THE INPUT Start Marker
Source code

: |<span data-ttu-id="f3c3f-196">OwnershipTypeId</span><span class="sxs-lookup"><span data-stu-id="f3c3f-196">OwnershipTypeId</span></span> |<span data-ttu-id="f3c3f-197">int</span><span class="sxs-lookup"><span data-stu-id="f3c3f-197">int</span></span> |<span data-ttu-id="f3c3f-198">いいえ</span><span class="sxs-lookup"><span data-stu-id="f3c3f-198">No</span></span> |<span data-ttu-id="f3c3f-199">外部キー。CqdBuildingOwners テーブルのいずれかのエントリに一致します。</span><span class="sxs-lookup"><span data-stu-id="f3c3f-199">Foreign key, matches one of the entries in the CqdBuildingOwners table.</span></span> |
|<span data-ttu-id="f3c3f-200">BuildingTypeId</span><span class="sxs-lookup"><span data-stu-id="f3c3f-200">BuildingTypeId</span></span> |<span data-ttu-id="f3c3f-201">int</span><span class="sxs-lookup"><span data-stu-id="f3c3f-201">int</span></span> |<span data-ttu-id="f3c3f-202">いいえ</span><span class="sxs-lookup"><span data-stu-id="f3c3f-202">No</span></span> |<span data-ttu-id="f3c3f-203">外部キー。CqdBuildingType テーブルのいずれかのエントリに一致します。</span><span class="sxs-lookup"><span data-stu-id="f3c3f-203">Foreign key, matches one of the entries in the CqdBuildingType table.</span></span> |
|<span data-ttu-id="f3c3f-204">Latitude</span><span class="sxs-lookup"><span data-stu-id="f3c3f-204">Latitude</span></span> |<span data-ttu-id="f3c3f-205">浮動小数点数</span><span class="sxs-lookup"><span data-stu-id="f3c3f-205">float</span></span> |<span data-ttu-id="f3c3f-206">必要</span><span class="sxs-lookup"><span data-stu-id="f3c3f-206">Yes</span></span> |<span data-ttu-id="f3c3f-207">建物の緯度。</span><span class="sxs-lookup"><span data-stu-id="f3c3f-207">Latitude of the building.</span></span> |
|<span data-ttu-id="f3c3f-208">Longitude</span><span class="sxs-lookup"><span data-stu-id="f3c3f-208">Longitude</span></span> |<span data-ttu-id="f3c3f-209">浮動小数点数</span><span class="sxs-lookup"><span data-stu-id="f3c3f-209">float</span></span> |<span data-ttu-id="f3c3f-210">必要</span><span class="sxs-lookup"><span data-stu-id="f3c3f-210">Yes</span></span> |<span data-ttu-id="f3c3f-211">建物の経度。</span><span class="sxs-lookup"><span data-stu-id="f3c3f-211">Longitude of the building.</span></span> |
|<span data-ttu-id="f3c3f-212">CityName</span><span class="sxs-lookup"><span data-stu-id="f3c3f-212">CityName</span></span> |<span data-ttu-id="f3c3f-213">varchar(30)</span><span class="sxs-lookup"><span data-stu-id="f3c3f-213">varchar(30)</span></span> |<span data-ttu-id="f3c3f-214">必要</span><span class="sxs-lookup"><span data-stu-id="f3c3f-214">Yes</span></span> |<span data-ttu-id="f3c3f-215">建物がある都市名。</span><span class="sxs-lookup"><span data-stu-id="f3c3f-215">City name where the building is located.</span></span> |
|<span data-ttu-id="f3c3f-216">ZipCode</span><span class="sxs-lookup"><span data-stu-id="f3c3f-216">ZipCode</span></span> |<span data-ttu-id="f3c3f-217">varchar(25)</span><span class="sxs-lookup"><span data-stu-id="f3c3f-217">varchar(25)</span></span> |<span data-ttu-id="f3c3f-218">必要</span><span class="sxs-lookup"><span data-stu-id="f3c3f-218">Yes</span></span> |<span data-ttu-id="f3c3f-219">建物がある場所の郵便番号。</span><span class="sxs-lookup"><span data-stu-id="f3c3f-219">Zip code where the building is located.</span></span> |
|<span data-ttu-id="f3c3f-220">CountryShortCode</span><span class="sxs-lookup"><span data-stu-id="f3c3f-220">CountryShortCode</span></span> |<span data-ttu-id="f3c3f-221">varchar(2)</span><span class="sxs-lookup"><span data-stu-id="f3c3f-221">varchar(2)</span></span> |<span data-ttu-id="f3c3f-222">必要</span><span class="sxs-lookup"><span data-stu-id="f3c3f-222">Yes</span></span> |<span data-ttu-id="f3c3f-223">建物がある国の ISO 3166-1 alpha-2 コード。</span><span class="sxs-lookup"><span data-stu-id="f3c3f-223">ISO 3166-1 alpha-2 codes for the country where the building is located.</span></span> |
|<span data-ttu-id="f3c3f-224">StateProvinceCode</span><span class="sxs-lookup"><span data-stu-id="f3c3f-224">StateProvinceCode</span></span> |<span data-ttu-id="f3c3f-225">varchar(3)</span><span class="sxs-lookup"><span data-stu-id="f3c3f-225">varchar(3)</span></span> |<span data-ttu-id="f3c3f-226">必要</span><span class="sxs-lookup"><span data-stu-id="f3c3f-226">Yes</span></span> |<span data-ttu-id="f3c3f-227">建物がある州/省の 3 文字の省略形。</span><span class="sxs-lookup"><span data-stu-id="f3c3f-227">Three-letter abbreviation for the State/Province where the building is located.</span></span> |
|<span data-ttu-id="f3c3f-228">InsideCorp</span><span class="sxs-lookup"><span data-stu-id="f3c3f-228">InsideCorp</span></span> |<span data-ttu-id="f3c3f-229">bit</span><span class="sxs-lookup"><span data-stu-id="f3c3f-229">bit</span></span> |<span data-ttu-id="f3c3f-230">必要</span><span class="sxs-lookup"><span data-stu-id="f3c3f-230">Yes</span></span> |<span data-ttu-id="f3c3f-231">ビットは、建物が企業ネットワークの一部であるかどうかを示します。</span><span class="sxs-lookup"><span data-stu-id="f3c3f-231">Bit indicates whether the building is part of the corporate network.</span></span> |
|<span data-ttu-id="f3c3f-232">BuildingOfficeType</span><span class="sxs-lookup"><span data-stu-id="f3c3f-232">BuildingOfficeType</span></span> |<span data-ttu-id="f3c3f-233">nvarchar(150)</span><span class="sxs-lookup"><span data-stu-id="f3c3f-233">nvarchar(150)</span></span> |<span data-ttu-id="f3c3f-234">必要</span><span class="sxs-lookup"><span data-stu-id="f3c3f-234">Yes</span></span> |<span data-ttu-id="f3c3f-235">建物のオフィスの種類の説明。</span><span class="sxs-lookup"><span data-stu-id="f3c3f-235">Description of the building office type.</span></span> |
THE INPUT End Marker
THE INPUT Start Marker
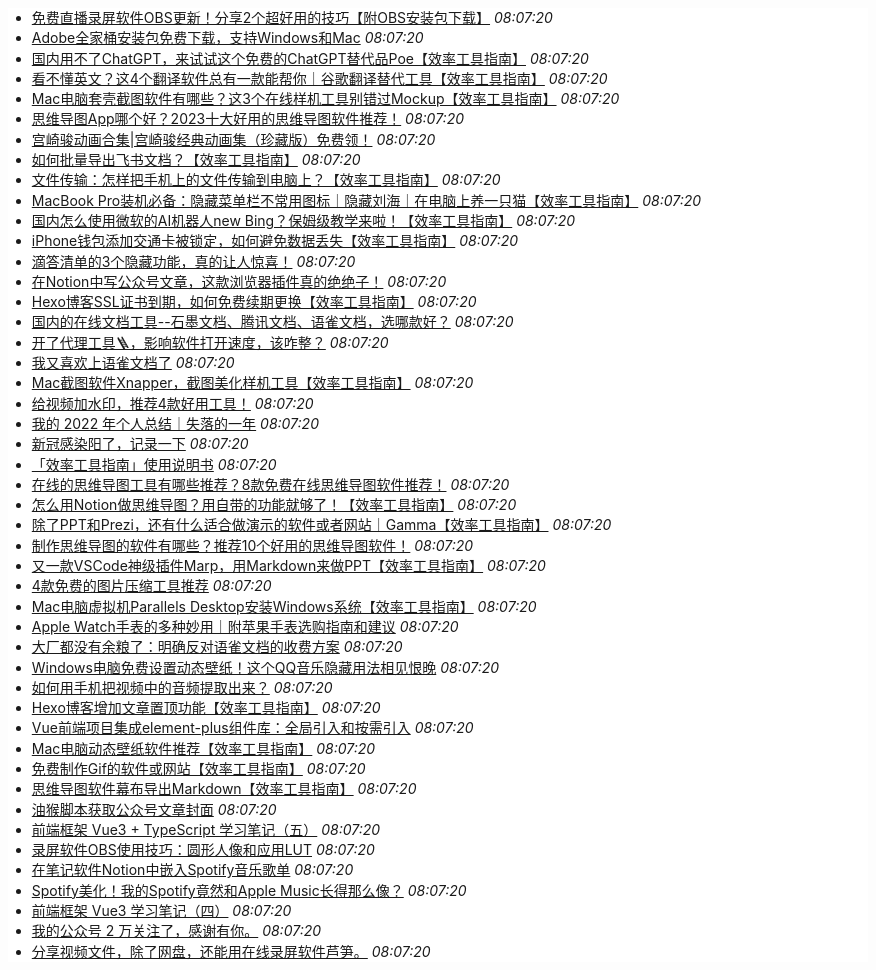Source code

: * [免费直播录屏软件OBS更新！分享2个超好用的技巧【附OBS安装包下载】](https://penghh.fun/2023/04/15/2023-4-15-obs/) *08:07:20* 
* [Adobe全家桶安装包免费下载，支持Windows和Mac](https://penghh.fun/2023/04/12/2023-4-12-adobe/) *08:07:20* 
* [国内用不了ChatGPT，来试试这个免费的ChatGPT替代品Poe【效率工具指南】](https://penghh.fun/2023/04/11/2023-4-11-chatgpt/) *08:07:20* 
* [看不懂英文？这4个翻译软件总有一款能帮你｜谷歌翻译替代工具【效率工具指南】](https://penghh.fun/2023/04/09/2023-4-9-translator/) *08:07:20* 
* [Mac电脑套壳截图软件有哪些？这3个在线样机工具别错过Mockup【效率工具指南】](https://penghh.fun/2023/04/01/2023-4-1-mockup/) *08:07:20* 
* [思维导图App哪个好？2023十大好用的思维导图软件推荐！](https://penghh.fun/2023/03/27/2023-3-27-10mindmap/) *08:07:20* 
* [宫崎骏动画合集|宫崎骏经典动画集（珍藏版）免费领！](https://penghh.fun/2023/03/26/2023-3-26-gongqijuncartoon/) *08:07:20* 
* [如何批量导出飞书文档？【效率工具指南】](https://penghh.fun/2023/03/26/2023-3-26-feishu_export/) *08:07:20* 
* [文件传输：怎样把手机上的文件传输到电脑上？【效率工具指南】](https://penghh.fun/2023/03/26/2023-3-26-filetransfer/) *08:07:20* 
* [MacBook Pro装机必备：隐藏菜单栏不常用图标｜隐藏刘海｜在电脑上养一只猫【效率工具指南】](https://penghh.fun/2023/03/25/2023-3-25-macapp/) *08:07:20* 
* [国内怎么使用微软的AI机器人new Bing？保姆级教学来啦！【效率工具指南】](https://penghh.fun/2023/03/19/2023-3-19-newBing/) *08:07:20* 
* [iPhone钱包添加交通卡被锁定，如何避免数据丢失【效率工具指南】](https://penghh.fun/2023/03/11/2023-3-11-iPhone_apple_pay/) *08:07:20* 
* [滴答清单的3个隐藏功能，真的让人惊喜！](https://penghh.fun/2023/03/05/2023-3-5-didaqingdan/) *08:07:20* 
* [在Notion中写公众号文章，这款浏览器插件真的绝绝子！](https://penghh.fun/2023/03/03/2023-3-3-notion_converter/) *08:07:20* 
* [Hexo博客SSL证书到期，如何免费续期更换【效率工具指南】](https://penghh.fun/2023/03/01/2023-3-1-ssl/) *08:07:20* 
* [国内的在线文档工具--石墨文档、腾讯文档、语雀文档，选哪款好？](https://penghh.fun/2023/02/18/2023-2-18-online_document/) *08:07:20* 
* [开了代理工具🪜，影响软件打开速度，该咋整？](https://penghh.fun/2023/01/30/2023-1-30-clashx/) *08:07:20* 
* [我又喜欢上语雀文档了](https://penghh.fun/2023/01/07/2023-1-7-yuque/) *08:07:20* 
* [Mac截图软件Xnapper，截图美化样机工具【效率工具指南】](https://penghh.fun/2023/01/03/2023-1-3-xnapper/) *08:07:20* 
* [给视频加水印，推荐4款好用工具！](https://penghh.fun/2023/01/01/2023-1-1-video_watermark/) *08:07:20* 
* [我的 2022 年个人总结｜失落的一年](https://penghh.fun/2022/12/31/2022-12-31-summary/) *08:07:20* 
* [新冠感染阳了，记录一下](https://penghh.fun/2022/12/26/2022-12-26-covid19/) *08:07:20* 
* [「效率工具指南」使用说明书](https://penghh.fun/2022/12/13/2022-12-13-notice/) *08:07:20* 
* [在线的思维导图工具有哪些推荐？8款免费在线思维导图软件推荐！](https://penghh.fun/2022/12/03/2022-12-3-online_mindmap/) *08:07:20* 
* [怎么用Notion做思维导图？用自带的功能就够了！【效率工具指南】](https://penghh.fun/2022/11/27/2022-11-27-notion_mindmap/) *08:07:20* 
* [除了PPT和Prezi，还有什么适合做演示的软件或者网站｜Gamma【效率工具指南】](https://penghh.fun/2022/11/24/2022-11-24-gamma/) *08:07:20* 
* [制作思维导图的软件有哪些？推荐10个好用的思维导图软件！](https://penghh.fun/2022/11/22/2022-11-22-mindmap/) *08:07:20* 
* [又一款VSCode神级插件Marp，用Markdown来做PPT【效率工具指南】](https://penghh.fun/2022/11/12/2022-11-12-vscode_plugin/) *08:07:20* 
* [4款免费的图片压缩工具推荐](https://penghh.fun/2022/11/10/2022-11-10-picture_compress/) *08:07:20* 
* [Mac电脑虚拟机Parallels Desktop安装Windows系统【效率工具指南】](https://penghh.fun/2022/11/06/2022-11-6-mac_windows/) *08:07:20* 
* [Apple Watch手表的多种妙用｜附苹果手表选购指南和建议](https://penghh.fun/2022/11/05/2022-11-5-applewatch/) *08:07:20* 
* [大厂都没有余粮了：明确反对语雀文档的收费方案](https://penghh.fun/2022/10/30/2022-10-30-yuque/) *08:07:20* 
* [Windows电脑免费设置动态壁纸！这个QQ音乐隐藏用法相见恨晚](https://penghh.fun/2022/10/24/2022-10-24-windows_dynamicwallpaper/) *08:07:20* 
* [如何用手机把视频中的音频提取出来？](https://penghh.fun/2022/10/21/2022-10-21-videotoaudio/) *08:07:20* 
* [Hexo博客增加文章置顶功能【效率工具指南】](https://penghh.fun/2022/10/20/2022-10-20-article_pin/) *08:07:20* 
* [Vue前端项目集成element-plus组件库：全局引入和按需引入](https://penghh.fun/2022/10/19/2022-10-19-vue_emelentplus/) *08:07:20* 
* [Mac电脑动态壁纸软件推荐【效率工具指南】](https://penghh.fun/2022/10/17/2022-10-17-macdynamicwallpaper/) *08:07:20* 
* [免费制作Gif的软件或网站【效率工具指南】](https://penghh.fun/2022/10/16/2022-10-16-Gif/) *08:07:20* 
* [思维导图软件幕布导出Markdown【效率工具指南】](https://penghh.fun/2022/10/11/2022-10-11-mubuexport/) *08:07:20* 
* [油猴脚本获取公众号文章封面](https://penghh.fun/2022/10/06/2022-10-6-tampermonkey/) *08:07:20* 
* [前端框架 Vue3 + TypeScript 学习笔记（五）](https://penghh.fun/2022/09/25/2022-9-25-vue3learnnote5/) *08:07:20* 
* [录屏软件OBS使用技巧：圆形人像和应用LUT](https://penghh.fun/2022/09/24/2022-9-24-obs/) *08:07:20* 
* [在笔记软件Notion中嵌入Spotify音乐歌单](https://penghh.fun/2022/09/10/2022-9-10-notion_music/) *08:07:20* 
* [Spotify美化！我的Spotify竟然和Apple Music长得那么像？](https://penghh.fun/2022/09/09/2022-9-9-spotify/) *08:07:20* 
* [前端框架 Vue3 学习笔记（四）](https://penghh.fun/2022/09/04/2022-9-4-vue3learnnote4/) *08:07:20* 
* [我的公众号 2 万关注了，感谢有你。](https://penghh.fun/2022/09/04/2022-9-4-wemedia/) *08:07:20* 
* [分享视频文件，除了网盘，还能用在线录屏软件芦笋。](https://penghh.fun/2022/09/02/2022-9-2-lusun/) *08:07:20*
THE INPUT End Marker
THE INPUT Start Marker
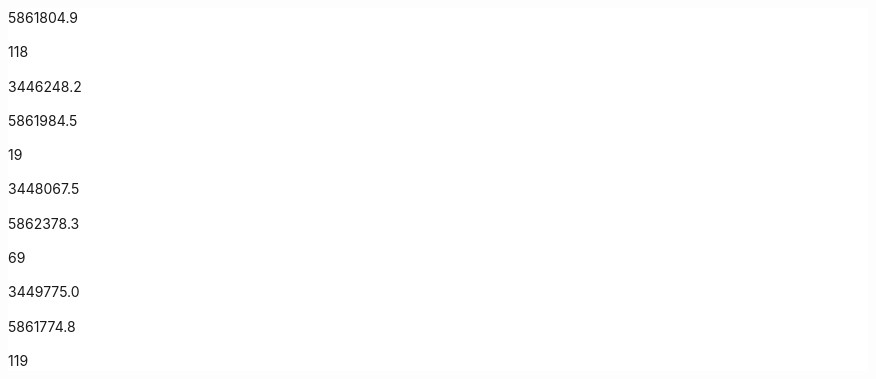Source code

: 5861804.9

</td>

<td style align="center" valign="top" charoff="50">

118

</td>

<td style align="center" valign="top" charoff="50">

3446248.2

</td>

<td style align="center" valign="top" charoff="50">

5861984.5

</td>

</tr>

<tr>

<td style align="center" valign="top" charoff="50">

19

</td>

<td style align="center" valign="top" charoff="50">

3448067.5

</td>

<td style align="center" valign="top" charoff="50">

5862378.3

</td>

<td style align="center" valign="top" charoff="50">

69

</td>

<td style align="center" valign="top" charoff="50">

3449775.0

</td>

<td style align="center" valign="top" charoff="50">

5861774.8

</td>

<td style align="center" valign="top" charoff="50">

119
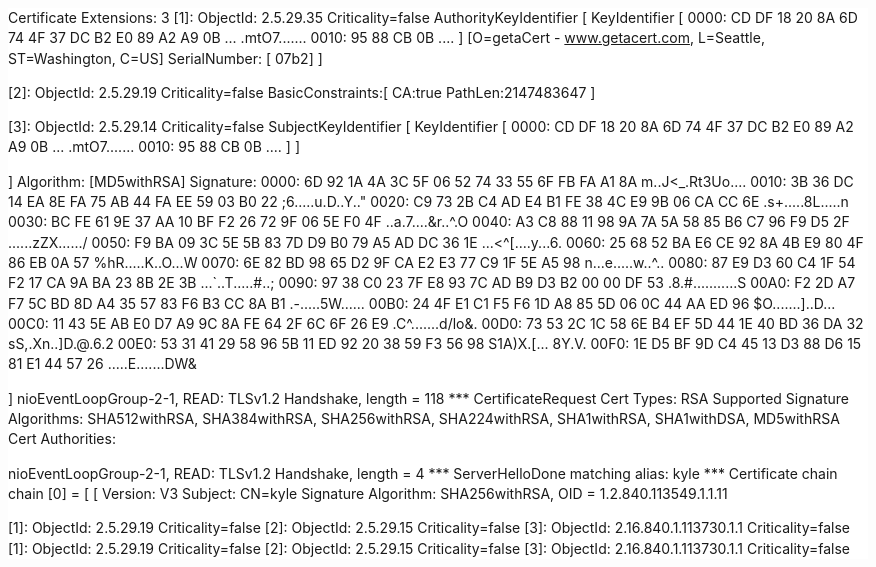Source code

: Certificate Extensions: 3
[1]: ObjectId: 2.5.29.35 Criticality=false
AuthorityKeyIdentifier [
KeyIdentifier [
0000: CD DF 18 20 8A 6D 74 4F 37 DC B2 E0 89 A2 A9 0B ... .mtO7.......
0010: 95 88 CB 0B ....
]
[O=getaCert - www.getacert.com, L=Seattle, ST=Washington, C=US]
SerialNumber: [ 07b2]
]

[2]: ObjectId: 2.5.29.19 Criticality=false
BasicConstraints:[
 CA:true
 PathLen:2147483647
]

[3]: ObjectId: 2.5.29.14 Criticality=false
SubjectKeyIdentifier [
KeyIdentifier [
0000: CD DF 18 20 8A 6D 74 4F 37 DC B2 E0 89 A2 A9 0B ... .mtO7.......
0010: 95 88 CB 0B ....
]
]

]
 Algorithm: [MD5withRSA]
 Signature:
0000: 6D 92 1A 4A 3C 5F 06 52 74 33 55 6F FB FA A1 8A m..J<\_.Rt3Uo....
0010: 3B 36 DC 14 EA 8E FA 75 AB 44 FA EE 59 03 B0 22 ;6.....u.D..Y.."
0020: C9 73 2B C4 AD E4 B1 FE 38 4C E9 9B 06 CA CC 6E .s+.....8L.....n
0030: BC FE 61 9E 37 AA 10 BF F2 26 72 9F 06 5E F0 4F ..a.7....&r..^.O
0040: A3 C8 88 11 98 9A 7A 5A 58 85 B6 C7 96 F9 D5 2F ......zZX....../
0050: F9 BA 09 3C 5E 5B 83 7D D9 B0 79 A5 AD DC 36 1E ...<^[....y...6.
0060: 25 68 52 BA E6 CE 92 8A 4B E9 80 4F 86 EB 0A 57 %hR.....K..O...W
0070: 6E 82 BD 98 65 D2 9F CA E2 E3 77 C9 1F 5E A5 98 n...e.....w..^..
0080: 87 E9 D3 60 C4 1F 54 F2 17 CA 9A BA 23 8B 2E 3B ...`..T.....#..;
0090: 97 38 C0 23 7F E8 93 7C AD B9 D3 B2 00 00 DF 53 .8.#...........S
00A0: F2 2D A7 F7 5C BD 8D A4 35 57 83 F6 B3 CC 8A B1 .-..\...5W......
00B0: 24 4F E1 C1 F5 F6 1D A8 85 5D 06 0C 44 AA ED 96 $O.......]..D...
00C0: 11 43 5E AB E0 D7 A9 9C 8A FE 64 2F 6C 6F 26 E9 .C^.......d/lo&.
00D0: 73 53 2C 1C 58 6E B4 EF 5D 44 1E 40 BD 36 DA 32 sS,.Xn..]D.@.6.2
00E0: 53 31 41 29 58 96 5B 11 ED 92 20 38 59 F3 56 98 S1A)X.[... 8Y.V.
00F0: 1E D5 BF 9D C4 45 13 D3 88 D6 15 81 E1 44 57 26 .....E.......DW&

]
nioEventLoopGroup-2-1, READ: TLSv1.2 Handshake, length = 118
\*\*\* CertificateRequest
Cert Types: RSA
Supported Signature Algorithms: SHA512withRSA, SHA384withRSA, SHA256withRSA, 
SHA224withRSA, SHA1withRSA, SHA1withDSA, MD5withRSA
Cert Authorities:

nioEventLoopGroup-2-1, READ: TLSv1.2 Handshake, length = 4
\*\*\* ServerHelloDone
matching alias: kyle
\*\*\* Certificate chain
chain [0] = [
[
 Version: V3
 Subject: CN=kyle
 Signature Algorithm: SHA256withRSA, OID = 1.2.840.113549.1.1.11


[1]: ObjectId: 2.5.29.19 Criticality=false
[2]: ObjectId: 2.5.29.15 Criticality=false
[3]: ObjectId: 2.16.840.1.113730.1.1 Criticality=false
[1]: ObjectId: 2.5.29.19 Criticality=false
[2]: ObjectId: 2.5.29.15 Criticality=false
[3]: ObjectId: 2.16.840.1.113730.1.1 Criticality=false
THE INPUT End Marker
* _PROBLEM REQUIREMENTS_
A single figure is required: the number of lines in the data where the word "Signature" occurs.

* _RESPONSE BELOW_
3